PROBLEM REQUIREMENTS ▸ Only the lines holding "that" are wanted. Copy every one from the records below.

[Records from a data source]

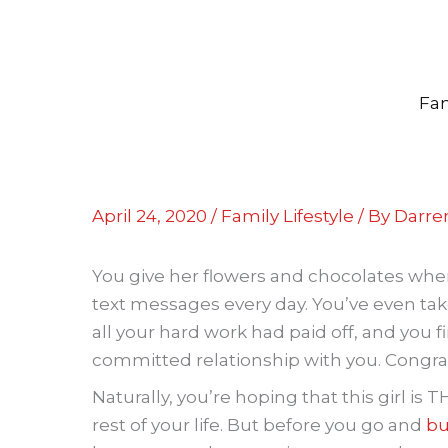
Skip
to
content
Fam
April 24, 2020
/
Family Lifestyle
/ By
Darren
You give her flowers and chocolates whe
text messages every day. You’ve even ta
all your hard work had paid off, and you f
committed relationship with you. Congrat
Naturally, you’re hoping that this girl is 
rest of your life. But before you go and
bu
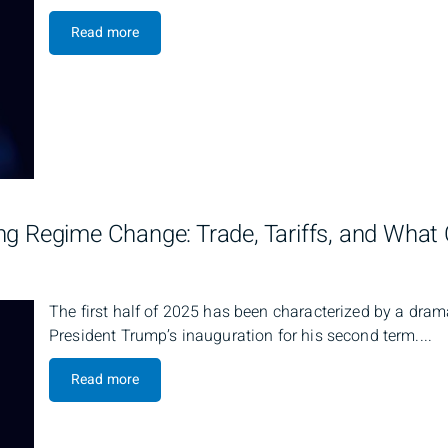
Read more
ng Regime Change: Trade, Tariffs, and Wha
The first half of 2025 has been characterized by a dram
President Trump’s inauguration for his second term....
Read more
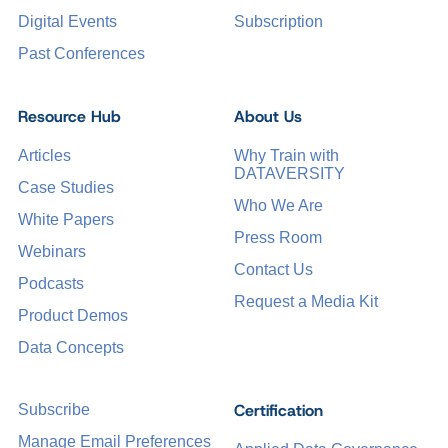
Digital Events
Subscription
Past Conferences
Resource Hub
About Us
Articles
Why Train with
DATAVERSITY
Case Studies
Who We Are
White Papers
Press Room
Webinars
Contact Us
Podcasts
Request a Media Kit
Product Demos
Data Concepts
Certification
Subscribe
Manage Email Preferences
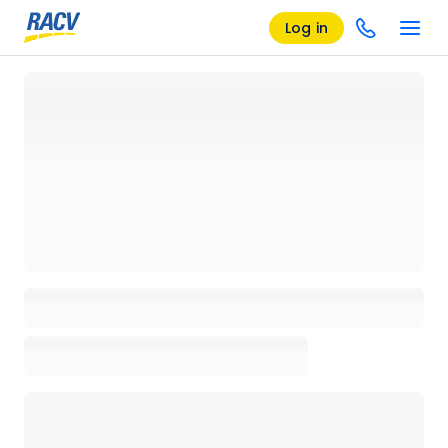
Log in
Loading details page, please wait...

--

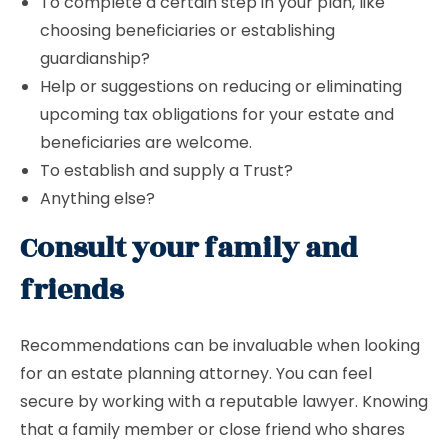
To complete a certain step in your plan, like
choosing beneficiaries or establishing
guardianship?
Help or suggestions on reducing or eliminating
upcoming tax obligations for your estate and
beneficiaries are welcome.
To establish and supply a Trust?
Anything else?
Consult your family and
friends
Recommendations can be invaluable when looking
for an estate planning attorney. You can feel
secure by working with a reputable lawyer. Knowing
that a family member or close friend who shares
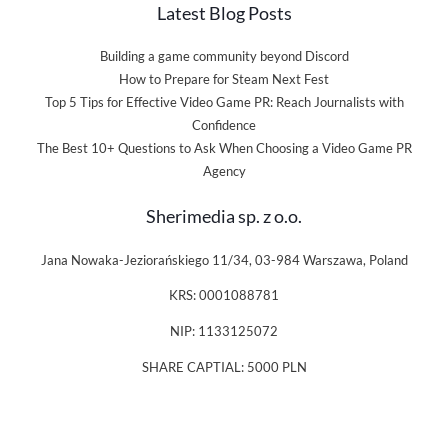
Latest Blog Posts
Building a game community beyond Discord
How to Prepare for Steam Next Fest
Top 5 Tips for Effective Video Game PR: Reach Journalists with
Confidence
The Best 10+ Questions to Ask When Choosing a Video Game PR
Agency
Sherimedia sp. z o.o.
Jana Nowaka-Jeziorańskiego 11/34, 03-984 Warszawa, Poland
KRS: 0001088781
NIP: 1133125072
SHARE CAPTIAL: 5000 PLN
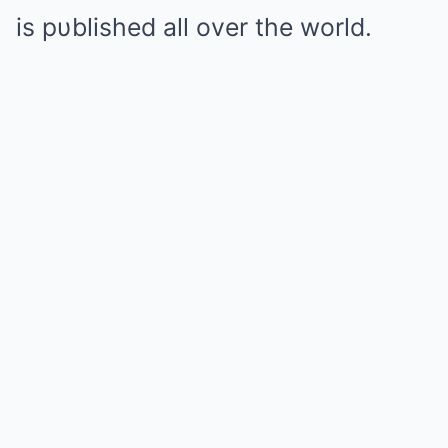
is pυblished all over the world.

RESULT OF THIS TASK ▸
Naturally, you’re hoping that this girl is 
that a family member or close friend who shares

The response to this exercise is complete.